他の実施形態において、本発明の方法およびシステムにより、名目投薬量の実質的に全部のコルチコステロイドが、慣用的な吸入型コルチコステロイド療法よりも有意に短い時間で送達され得る。例えば、Pari LC Plusジェットネブライザによって投与されるPulmicort(登録商標)Respulesの噴霧化時間は、少なくとも5分〜8分かかり、場合によっては10分を超える。対照的に、本発明の方法およびシステムでは、名目投薬量のコルチコステロイド(ブデソニドなど)が、約5分未満〜約1.5分未満の送達時間において送達され得る。一部の実施形態において、名目投薬量の実質的に全部が約5分間で送達され得る。他の実施形態において、名目投薬量の実質的に全部が約5分未満で送達され得る。特定の実施形態において、名目投薬量の実質的に全部が約4.5分間で送達され得る。他の特定の実施形態において、名目投薬量の実質的に全部が約4.5分(than)未満で送達され得る。さらに他の実施形態において、名目投薬量の実質的に全部が約4分間で送達され得る。また他の実施形態において、名目投薬量の実質的に全部が約4分未満で送達され得る。さらにまた他の実施形態において、名目投薬量の実質的に全部が約3.5分間で送達され得る。他の実施形態において、名目投薬量の実質的に全部が約3.5分未満で送達され得る。またさらに他の実施形態において、名目投薬量の実質的に全部が約3分間で送達され得る。他の実施形態において、名目投薬量の実質的に全部が約3分未満で送達され得る。特定の実施形態において、名目投薬量の実質的に全部が約2.5分間で送達され得る。他の特定の実施形態において、名目投薬量の実質的に全部が約2.5分未満で送達され得る。さらに他の実施形態において、名目投薬量の実質的に全部が約2分間で送達され得る。またさらに他の実施形態において、名目投薬量の実質的に全部が約2分未満で送達され得る。好ましい一実施形態において、名目投薬量の実質的に全部が約1.5分間で送達され得る。より好ましい一実施形態において、名目投薬量の実質的に全部が約1.5分未満で送達され得る。

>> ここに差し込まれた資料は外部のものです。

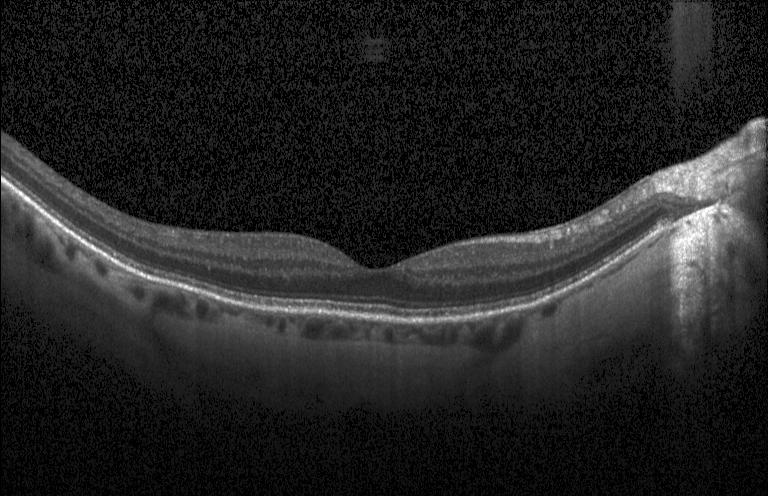
Heidelberg Spectralis OCT system. OCT line scan. Macular scan.
The scan shows no choroidal neovascularization, no diabetic macular edema, and no drusen.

他の特定の実施形態において、本発明の方法およびシステムにより、治療有効量のコルチコステロイドが、慣用的な吸入型コルチコステロイド療法よりも少ない容量を含む単位用量で送達され得る。例えば、本発明のシステムおよび方法により、水性吸入混合物の容量が約0.5ml〜5ml未満のとき、治療有効量のコルチコステロイド(ブデソニドなど)が送達され得る。一部の実施形態において、水性吸入混合物の容量は約3.5mlであり得る(can)。他の実施形態において、水性吸入混合物の容量は約3.0mlであり得る。さらに他の実施形態において、水性吸入混合物の容量は約2.5mlであり得る。また他の実施形態において、水性吸入混合物の容量約2.0mlであり得る。特定の実施形態において、水性吸入混合物の容量は約1.5mlであり得る。他の特定の実施形態において、水性吸入混合物の容量は約1.0mlであり得る。好ましい一実施形態において、水性吸入混合物の容量は約0.5mlであり得る。
本明細書に記載の方法およびシステムの態様には、本発明によってもたらされる利点の任意の1つ以上または全部を含むものであり得、さらなる実施形態は、本発明の範囲内であることを理解されたい。例えば、本明細書に記載の方法およびシステムは、を約60μg/用量の名目投薬量のコルチコステロイドおよび溶解度向上剤を含む水性吸入混合物を、吸入混合物容量約0.5mlで、吸入型ネブライザにより提供するものであり得、ここで、該ネブライザによる該コルチコステロイド含有水性混合物の送達は約2分未満であり、該ネブライザによる該コルチコステロイド含有水性吸入混合物の送達により、Cmaxが、約100μg/用量未満の名目投薬量のコルチコステロイドを含む水性吸入混合物が、コルチコステロイドを含む吸入可能な懸濁物の名目投薬量の約60%である場合の該コルチコステロイドを含む吸入可能な懸濁物のCmaxに等しくなるようなコルチコステロイドの薬物動態学的プロフィールの向上がもたらされる。上記の実施形態は、数多くの態様または異形を含む本発明の一実施形態の単なる一例であり、なんら本発明の範囲を限定することを意図しない。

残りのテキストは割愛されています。